As yet there don’t seem to be any actual APIs or machine-friendly services offered by Garlik over this FOAF data, and with the site being down I can’t hunt around for these. Requesting different content types from the site doesn’t have any effect either, but knowing the people behind Garlik there’ll be some interesting stuff on its way. Full SPARQL over FOAF data would be nice
Either way, this could well be the trigger for large-scale updating of people’s FOAF files, something which is long overdue, my own included.
Update: The QDOS site came back up shortly after I posted this. The second service is broadly as described above. It’s called the “Social Verification” service. Tom Ilube from Garlik talks about this in some more detail in Issue 2 of Nodalities Magazine.
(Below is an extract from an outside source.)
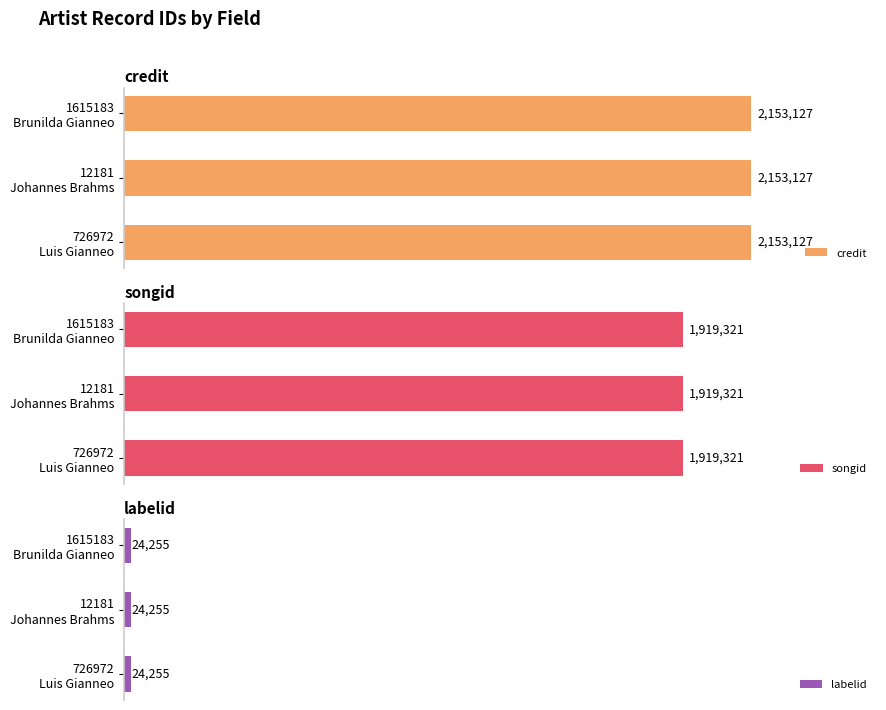

Where is credit nearest to the value 2153127?

726972
Luis Gianneo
May 16th, 2008 by Tom Heath
It’s been a quiet month, blog-wise, mainly due to MyOpera being inaccessible from behind the “Great Firewall of China“. Not sure what content on here is worth screening out (except perhaps on quality grounds
, but anyway…
I was in China for WWW2008 initially, and then two weeks of holiday, giving me a chance to see some of this vast country, meet some great people who went out of their way to help us, have varied success at avoiding being ripped off (an occupational hazard for travellers in China it seems), and catch a glimpse of somewhere undergoing huge changes.
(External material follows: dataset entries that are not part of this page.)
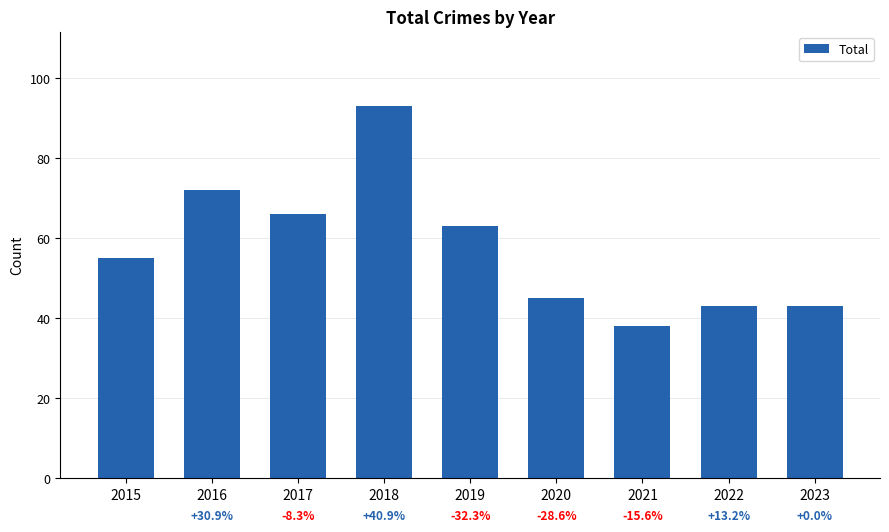

Is it true that the value at 2017 is 91?

False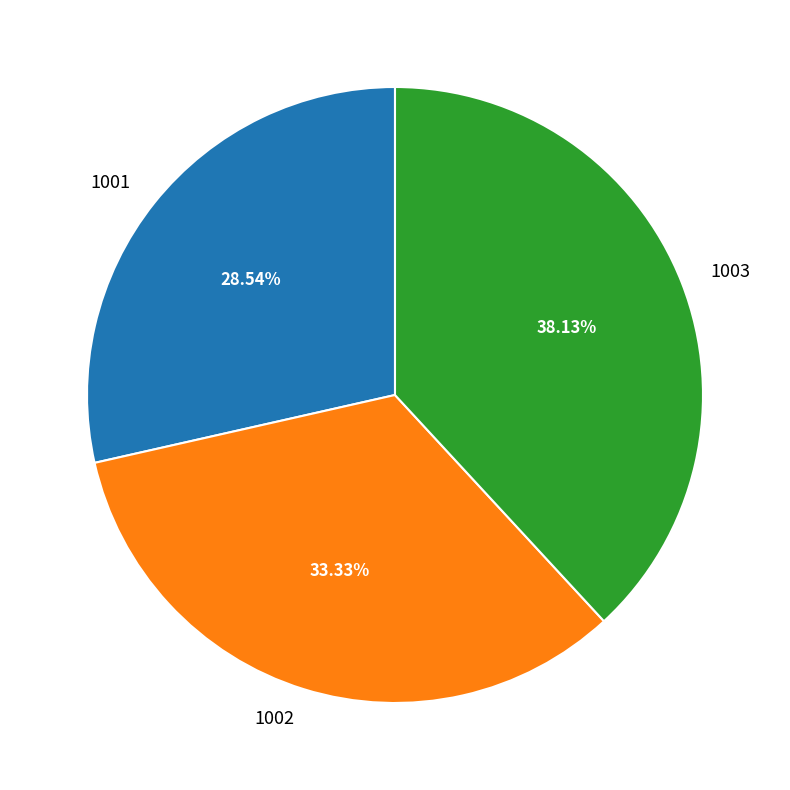

To the nearest percent, what portion does 1002 represent?

33%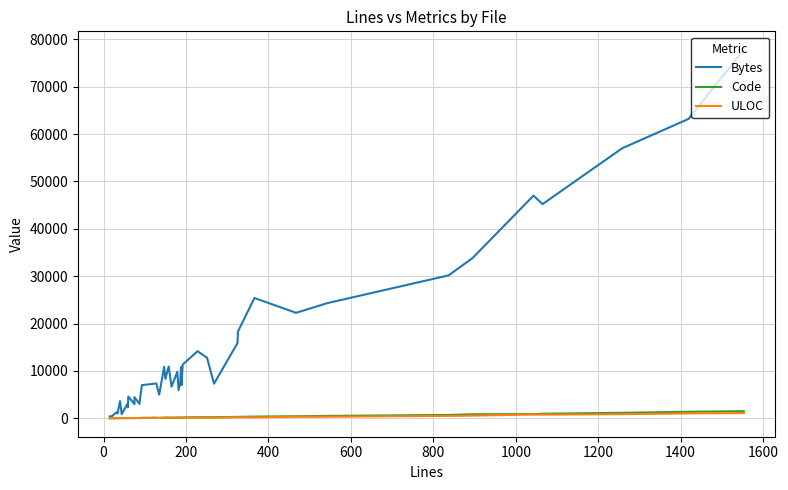

What are all the series names shown in the legend?

Bytes, Code, ULOC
On the subject of the Great Firewall, I’ll admit to being a bit disappointed that TimBL’s Keynote at WWW2008 didn’t address this issue more explicitly. On the other hand, he gave a great plug in his speech for the Linked Data on the Web workshop we co-chaired with Chris Bizer and Kingsley Idehen earlier in the week (summarised nicely at ZDnet by Paul Miller), which really made my day.
To be fair to Tim though, I wouldn’t have wanted to be in his shoes, which were undoubtedly treading a very fine line. Before the conference I was see-sawing between thinking “he’s got to address this issue head-on”, and thinking “no way, it would just be too confrontational to raise it in this venue“.
Yesterday I came across this blog post on the subject from the New Scientist. Whilst I wholly sympathise with the strength of feeling, I think the post itself is misplaced, or at least misdirected. The IW3C2/W3C/Web community at large has two choices: engage, and hope to bring about change through dialogue and stronger relationships, or keep China at arms length and stand no chance of influencing policy on censorship.
In the end I think the correct decision was made, just as siting the 2008 Olympics in Beijing was probably the right decision. Let’s just hope that the human rights situation improves as much as was promised (and as fast as the public toilet situation seems to have done in Beijing ahead of the Olympics – excellent, in case you were wondering).
If the New Scientist writer is really going to take issue with the WWW2008 slogan, I think an equally valid target should be the “One World” aspect. OK, so geographically it’s true, but on all other counts I’m not convinced.